Big-O of while loop nested inside for loop is O(n), why?

Question

I am trying to figure out why the following is O(n). My doubt is actually on how to figure out the number of iterations of the inner loop without substituting the values.

*Edit: In other words, can anyone show me the derivation using sigma notation?

n = 10
j = 1
for i in range(n):
      while j < i:
        j *= 2

It is easy to see that the inner while will be executed at most one time per i value, but I am struggling to see more generally how to figure out the last value for j in order to perform the corresponding manipulations in the sums using T(n). Can anyone show the calculation?

Answer 1

I think I figured out a more abstract way of analyzing it which complements the previous answer and comments.

Notice that:

1. The variable j of the while loop is defined outside of the for loop, which implies that if j < i is satisfied, j will be updated and after that, a new iteration of the for loop happens, updating i.

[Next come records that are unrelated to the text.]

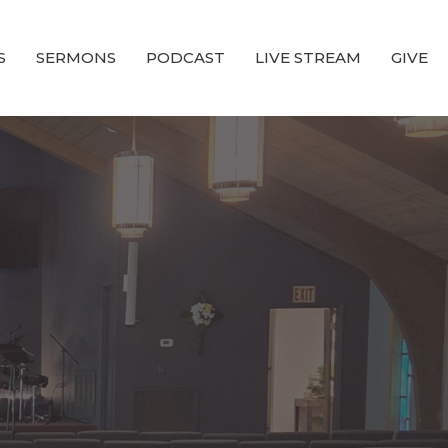
S
SERMONS
PODCAST
LIVE STREAM
GIVE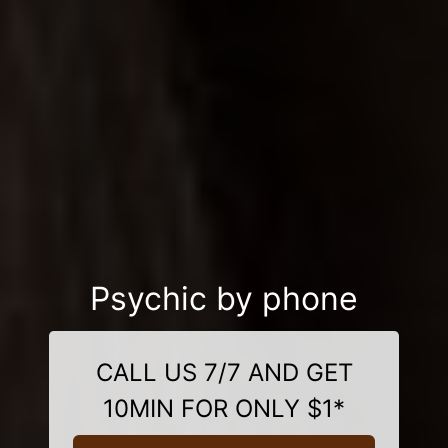
Psychic by phone
CALL US 7/7 AND GET
10MIN FOR ONLY $1*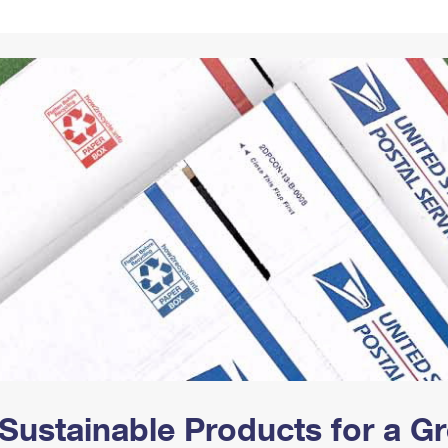
Tracking
Rent or Renew PO Box
Business Supplies
Renew a
Free Boxes
Click-N-Ship
Look Up
 Box
HS Codes
Transit Time Map
Sustainable Products for a 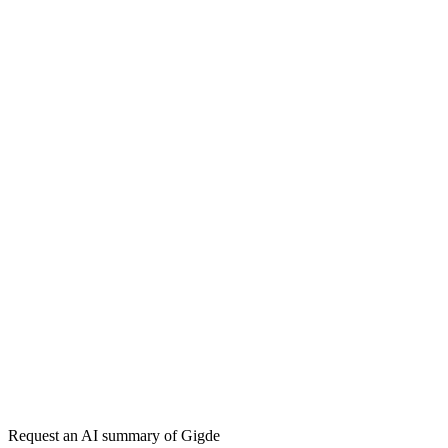
How do I choose a PPC agency?
How much does PPC management cost?
Return on Ad Spend (ROAS)
Pay-Per-Click (PPC)
Conversion Rate
Optimization (CRO)
Get my free plan
By submitting you agree to our
privacy policy
. No spam, ever.
★★★★★
50,000+
Request an AI summary of
Gigde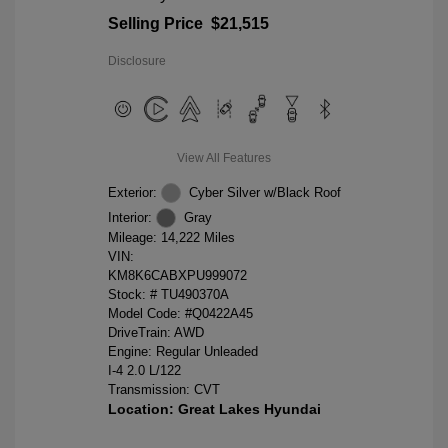
Selling Price
$21,515
Disclosure
View All Features
Exterior:
Cyber Silver w/Black Roof
Interior:
Gray
Mileage: 14,222 Miles
VIN:
KM8K6CABXPU999072
Stock: #
TU490370A
Model Code: #Q0422A45
DriveTrain: AWD
Engine: Regular Unleaded
I-4 2.0 L/122
Transmission: CVT
Location: Great Lakes Hyundai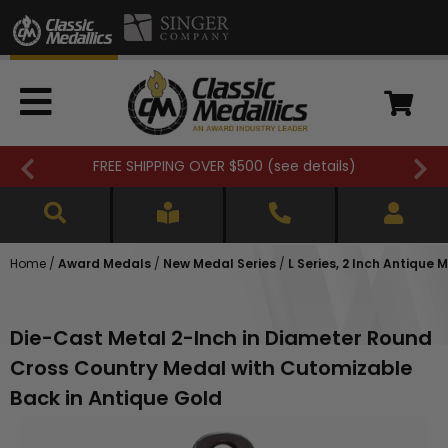
FREE SHIPPING OVER $500 (
see details
)
Home
/
Award Medals
/
New Medal Series
/
L Series, 2 Inch Antique 
Die-Cast Metal 2-Inch in Diameter Round
Cross Country Medal with Cutomizable
Back in Antique Gold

2. Since j is not reset to 1 at each iteration of the for loop, we expect that the number of runs of the be O(n) < Log_2(n), which suggests that it is O(1).

3. By inspection (as in the previous answer) we can confirm (2.), where for each i the while loop will run at most one time.

Comment:
I am a newbie on this and I was looking for a more closed mathematical proof using sigma notation in a similar fashion as in other cases with nested loops, where the total number of runs of the inner loops can be found as sums of elements of arithmetic or geometric progressions for instance, depending of the case. But the using arguments (1.) and (2.) was the closer I could get.

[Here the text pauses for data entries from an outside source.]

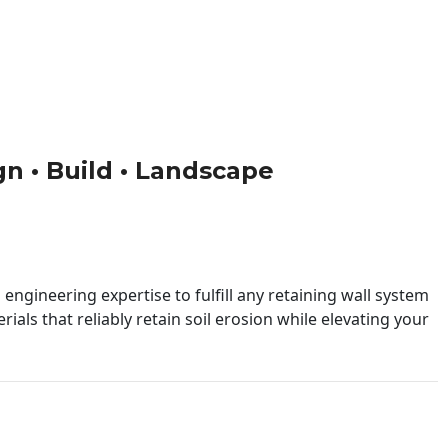
ign • Build • Landscape
engineering expertise to fulfill any retaining wall system
ials that reliably retain soil erosion while elevating your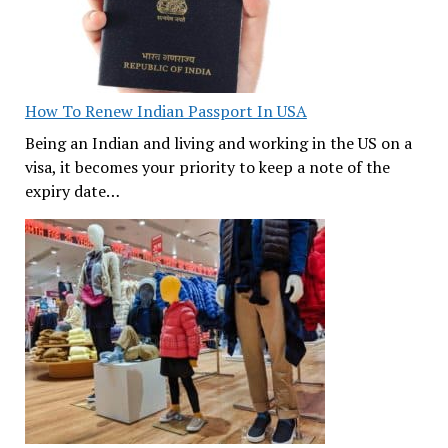
How To Renew Indian Passport In USA
Being an Indian and living and working in the US on a
visa, it becomes your priority to keep a note of the
expiry date…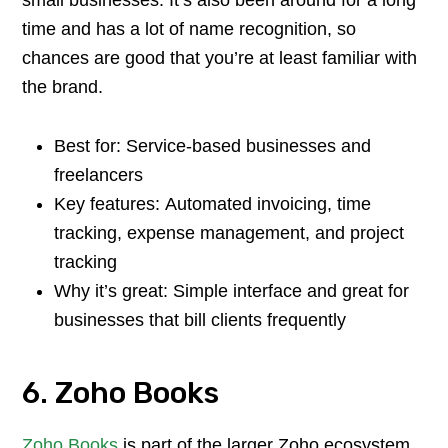
time and has a lot of name recognition, so
chances are good that you’re at least familiar with
the brand.
Best for: Service-based businesses and
freelancers
Key features: Automated invoicing, time
tracking, expense management, and project
tracking
Why it’s great: Simple interface and great for
businesses that bill clients frequently
6. Zoho Books
Zoho Books
is part of the larger Zoho ecosystem,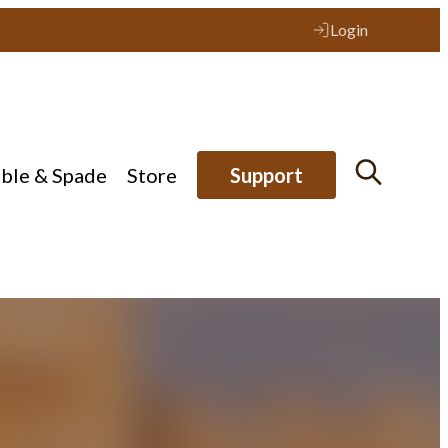
Login
ible & Spade
Store
Support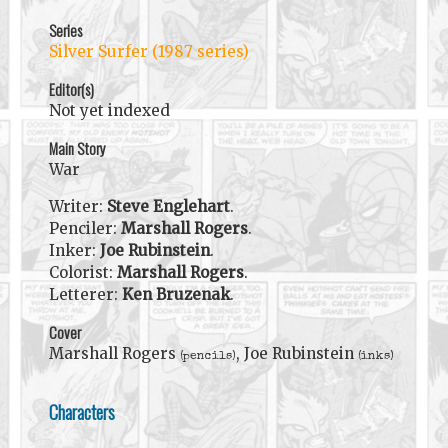
Series
Silver Surfer (1987 series)
Editor(s)
Not yet indexed
Main Story
War
Writer:
Steve Englehart
.
Penciler:
Marshall Rogers
.
Inker:
Joe Rubinstein
.
Colorist:
Marshall Rogers
.
Letterer:
Ken Bruzenak
.
Cover
Marshall Rogers
, Joe Rubinstein
(pencils)
(inks)
Characters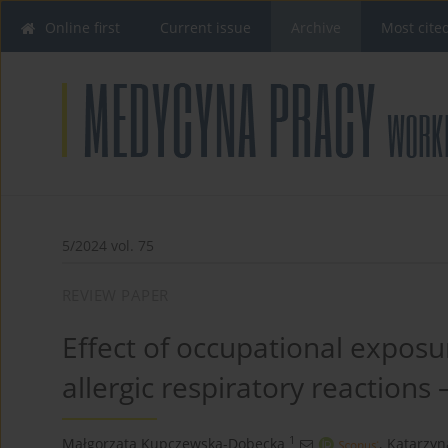
Online first
Current issue
Archive
Most cite
5/2024 vol. 75
REVIEW PAPER
Effect of occupational exposu
allergic respiratory reactions 
1
Małgorzata Kupczewska-Dobecka
,
Katarzyn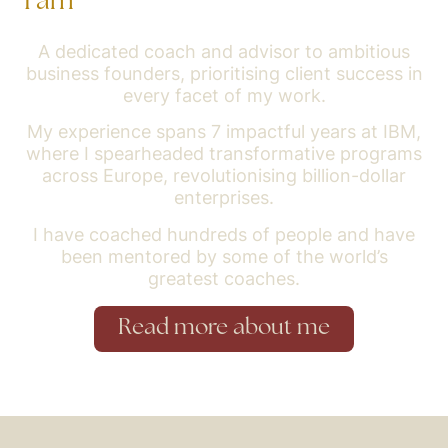
I am
A dedicated coach and advisor to ambitious
business founders, prioritising client success in
every facet of my work.
My experience spans 7 impactful years at IBM,
where I spearheaded transformative programs
across Europe, revolutionising billion-dollar
enterprises.
I have coached hundreds of people and have
been mentored by some of the world’s
greatest coaches.
Read more about me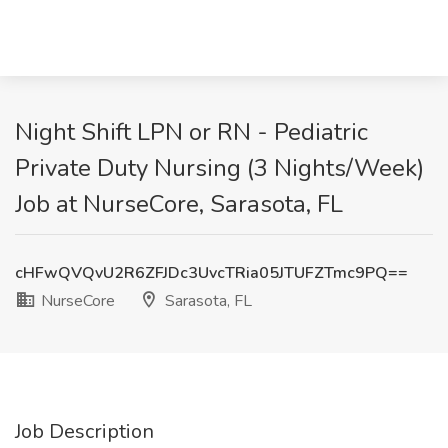
Night Shift LPN or RN - Pediatric
Private Duty Nursing (3 Nights/Week)
Job at NurseCore, Sarasota, FL
cHFwQVQvU2R6ZFJDc3UvcTRia05JTUFZTmc9PQ==
NurseCore
Sarasota, FL
Job Description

Anyways, many thanks for the help :)

Answer 2

n = 10
j = 1
for i in range(n):
      while j < i:
        j *= 2

Iteration 1: i = 1 and 1 < 1 is false;

Iteration 2: i = 2 and 1 < 2 is true, => j becomes 1 * 2 = 2; (i = 2 and j = 2);

Iteration 3: i = 3 and 2 < 3 is true, => j becomes 2 * 2 = 4; (i = 3 and j = 4);

Iteration 4: i = 4 and 4 < 4 is false; (i = 4 and j = 4);

Iteration 5: i = 5 and 4 < 5 is true, => j becomes 2 * 4 = 8; (i = 5 and j = 8);

. . .

then j = 8 will NOT be less than i for the next three iterations..

then j will be less than 9 and so on.

So, there are iterations where j < i evaluates to true, but even in those cases, that nested while loop doesn't live long.

It is a bit amortized, but overall, while j < i is still a very much lower order term.

Therefore, according to the asymptotic measurement, higher order is O(n).